(Page):
ObjectNet

ObjectNet Challenge Documentation

View the Project on GitHub abarbu/objectnet-challenge-doc-ibm-dev

ObjectNet logo

Challenge Portal

Visit the ObjectNet Challenge Portal to register for the challenge.

ObjectNet Support

Experiencing a problem or just have a general question, see ObjectNet Support

ObjectNet Challenge:

Creating your Docker image from the PyTorch template

These instructions describe how to build a docker image using the PyTorch deep learning framework for the ObjectNet Challenge. It assumes you already have a pre-trained TensorFlow model which you intend to submit for evaluation to the ObjectNet Challenge.

If your model is built using a different framework, go to the relevant documentation:

These instructions are split into two sections:

Section 1: ObjectNet competition example model and code

The following section provides example code and a baseline model for the ObjectNet Challenge. The code is structured such that most existing PyTorch models can be plugged into the example with minimal code changes necessary.

(Data):

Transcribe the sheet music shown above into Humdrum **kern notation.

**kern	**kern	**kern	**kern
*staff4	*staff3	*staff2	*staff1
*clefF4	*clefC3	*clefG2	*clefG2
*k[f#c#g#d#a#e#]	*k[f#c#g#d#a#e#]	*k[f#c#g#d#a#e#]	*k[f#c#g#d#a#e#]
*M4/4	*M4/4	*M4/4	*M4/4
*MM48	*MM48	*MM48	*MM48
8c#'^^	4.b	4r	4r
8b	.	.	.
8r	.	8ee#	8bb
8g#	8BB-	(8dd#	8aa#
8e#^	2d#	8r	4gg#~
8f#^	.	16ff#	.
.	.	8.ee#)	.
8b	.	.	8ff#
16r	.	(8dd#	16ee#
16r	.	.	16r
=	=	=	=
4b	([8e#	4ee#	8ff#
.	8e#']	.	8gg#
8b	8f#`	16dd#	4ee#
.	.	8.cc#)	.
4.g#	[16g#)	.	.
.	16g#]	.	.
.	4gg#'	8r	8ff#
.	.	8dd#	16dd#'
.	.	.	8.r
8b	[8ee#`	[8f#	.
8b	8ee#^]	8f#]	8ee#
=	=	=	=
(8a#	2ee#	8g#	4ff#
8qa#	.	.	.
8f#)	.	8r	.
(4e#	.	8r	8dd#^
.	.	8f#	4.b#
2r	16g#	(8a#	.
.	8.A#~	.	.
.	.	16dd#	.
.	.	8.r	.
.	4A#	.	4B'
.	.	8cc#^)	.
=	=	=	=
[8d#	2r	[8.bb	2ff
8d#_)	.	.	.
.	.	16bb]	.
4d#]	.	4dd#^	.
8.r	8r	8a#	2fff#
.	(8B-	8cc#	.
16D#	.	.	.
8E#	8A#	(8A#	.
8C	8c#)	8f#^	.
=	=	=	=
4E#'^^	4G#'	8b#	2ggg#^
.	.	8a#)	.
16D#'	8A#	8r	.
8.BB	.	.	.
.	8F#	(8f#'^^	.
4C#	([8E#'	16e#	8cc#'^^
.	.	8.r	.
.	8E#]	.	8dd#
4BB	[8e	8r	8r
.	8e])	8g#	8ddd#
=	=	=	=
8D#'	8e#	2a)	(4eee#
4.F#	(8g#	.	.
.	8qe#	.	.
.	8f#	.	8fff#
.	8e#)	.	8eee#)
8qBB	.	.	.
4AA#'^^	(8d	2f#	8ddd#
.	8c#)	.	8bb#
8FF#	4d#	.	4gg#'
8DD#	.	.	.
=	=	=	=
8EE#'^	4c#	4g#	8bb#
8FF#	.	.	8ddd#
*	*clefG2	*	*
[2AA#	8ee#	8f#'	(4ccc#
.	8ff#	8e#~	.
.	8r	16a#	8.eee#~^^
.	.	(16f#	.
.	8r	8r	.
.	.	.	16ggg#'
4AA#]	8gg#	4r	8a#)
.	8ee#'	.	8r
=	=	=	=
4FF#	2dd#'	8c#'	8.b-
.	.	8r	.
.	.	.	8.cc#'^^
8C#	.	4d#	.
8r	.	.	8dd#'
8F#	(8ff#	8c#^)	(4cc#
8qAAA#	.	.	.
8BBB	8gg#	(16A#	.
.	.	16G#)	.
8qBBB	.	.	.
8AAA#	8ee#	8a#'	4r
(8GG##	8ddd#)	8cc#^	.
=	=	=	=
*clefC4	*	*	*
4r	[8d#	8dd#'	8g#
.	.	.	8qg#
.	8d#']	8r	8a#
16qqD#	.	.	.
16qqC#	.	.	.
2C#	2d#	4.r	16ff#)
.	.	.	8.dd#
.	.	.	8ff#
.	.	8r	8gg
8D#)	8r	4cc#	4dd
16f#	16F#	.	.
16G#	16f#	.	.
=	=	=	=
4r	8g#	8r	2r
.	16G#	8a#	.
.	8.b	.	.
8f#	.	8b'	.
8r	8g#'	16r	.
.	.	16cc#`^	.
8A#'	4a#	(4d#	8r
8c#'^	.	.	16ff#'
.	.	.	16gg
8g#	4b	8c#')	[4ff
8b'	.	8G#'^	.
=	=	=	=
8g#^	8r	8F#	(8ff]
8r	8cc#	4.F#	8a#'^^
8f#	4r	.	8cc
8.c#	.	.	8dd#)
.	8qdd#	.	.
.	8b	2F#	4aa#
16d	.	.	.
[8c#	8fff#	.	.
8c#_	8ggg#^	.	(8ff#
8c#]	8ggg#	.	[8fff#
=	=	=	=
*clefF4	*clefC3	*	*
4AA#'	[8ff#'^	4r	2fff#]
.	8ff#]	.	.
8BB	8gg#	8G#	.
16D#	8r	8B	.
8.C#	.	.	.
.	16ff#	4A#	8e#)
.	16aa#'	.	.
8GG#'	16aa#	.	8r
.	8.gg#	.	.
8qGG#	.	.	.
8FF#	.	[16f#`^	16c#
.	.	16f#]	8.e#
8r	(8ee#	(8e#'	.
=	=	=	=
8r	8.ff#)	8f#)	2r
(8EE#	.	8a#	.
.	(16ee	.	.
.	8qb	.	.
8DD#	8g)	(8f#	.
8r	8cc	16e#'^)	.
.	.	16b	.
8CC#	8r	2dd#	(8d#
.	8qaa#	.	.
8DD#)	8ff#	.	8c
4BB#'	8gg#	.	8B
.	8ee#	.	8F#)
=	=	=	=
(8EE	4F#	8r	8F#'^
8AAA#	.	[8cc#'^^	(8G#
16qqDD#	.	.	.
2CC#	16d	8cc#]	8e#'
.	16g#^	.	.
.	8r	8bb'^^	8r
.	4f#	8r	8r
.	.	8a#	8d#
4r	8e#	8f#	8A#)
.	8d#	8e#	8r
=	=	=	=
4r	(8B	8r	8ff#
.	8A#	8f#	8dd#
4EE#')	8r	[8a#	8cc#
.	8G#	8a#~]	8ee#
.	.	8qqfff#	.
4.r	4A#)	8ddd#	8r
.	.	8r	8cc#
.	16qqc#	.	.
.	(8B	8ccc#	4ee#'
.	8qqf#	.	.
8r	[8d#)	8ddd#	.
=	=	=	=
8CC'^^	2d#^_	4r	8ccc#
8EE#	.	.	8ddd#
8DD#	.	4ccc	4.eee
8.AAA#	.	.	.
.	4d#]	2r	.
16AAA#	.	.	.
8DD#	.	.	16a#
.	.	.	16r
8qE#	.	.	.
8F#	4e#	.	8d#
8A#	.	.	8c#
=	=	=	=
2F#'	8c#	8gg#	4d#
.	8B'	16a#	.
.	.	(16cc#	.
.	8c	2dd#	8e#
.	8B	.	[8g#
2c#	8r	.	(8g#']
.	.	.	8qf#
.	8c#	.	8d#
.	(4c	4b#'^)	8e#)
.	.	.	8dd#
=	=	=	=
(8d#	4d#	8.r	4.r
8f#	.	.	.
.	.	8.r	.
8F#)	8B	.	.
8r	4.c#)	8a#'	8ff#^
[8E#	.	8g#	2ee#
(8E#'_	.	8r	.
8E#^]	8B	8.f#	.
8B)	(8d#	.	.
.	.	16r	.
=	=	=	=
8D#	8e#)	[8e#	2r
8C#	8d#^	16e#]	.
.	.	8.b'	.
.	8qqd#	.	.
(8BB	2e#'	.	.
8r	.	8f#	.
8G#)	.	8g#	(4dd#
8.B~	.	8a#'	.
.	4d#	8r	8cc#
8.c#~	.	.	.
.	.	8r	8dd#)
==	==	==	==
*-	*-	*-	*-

* * *

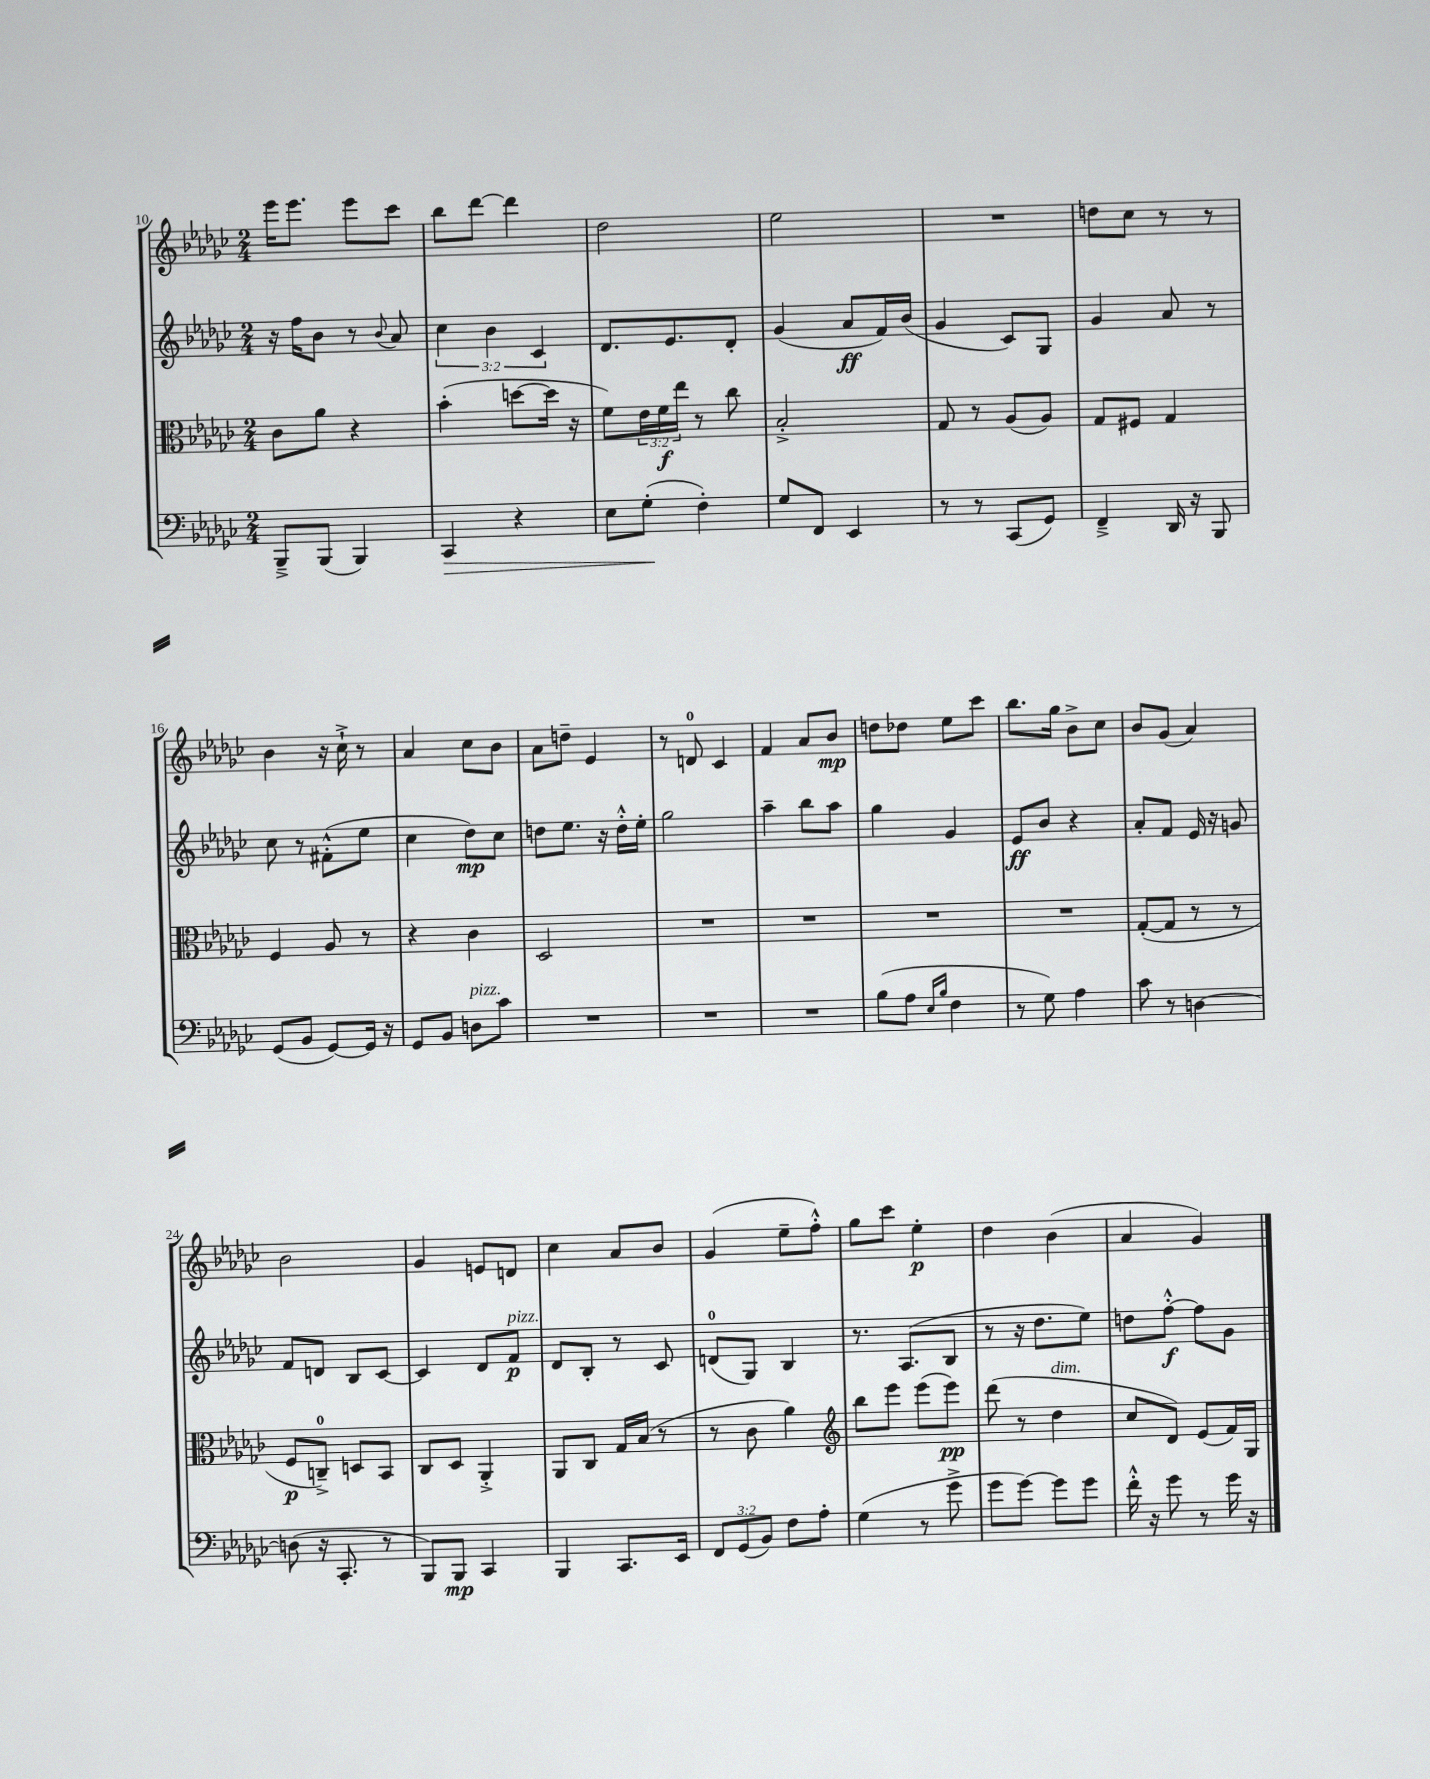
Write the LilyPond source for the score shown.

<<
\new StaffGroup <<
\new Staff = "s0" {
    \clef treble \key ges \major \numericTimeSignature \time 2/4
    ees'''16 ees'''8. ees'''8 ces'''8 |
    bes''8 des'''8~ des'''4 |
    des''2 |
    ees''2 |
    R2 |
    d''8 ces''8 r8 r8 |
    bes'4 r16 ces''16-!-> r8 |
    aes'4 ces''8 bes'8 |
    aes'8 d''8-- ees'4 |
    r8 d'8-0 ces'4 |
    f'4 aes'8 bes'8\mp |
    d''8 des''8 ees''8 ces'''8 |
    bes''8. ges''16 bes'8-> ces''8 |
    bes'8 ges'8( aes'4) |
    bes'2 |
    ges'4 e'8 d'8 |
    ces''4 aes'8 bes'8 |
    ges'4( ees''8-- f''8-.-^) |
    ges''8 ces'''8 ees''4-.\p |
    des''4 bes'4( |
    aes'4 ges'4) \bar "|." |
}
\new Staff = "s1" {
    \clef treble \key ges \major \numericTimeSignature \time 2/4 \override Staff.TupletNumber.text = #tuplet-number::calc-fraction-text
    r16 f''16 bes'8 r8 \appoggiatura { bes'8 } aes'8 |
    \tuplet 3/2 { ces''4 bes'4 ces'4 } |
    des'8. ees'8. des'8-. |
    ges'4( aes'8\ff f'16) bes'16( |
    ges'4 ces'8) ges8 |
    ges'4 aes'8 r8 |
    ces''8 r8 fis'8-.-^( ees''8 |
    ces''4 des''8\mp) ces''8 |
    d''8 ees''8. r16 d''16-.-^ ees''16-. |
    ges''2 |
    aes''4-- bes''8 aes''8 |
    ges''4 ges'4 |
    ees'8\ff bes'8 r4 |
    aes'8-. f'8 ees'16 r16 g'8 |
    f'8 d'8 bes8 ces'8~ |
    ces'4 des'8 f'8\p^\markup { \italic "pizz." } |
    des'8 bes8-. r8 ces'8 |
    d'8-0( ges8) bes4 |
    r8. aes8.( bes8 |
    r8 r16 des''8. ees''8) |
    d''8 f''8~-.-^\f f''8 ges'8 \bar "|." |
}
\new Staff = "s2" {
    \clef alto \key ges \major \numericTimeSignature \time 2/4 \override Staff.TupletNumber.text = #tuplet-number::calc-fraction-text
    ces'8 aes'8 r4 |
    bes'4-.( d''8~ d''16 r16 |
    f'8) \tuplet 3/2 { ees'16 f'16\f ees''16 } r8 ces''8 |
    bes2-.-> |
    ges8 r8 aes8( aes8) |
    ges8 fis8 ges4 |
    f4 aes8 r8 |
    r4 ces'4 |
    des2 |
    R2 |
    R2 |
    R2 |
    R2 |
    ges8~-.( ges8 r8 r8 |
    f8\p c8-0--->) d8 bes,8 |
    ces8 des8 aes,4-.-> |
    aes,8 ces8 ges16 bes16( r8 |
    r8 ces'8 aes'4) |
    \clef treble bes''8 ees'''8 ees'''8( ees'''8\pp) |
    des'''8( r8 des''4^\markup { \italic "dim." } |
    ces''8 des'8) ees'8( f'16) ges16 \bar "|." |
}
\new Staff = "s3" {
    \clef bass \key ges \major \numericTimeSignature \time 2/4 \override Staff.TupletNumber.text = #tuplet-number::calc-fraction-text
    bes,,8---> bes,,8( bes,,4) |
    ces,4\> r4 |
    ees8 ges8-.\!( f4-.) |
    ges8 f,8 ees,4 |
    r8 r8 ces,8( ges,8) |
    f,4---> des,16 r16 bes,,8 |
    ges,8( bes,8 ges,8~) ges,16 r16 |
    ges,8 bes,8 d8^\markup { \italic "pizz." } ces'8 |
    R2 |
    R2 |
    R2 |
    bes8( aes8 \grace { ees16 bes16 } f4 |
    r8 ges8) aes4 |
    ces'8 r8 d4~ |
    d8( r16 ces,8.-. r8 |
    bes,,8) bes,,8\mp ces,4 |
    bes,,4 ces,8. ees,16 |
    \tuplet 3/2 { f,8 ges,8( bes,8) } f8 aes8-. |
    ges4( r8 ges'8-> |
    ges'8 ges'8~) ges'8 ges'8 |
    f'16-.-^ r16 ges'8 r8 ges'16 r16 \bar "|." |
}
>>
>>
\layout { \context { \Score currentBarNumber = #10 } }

(Job 1): From the ObjectNet documentation page, reproduce the passage that begins at the words "These instructions describe" and stops after "to the ObjectNet Challenge.".
(Job 2): According to the ObjectNet documentation page, where should you go to register for the challenge?
(Job 3): Write what comes next in the ObjectNet challenge documentation page, picking up after its last sentence.

(Task answer 1):
These instructions describe how to build a docker image using the PyTorch deep learning framework for the ObjectNet Challenge. It assumes you already have a pre-trained TensorFlow model which you intend to submit for evaluation to the ObjectNet Challenge.

(Task answer 2): The ObjectNet Challenge Portal.

(Task answer 3):
Note: The example code uses batching and parallel data loading to improve inference efficiency. If you are building your own customized docker image with your own code it is highly recommended to use similar optimized inferencing techniques to ensure your submission will complete within the time limit set by the challenge organisers.

1.1 Requirements

The following libraries are required to run this example and must be installed on the local test machine. The same libraries will be automatically installed into the Docker image when the image is built.

For example, you could set up a conda environment with the necessary requirements with a few simple lines. This environment would be named objectnet_env.
conda create -n objectnet_env python=3.7
conda activate objectnet_env
conda install pytorch torchvision cudatoolkit=11.0 -c pytorch
conda install tqdm

1.2 Install NVIDIA drivers

If your local machine has NVIDIA-capable GPUs and you want to test your docker image locally using these GPUs then you will need to ensure the NVIDIA drivers have been installed on your test machine.

Instructions on how to install the CUDA toolkit and NVIDIA drivers can be found here. Be sure to match the versions of CUDA/NVIDIA installed with the version of PyTorch and CUDA used to build your docker image - see Building the docker image.

1.3 Clone git repository containing example

Clone the following git repo to a machine which has docker installed:

$ git clone https://github.com/abarbu/objectnet-template-pytorch.git

This repo comes with python scripts to perform batch inference using a sample model, validate and score the inferences and also contains a set of test images (input/images) and a file containing ground truth data for those images (input/answers/answers-test.json). You will need to download the sample model (resnext101_32x48d) used in this example (see 1.6 Testing the example)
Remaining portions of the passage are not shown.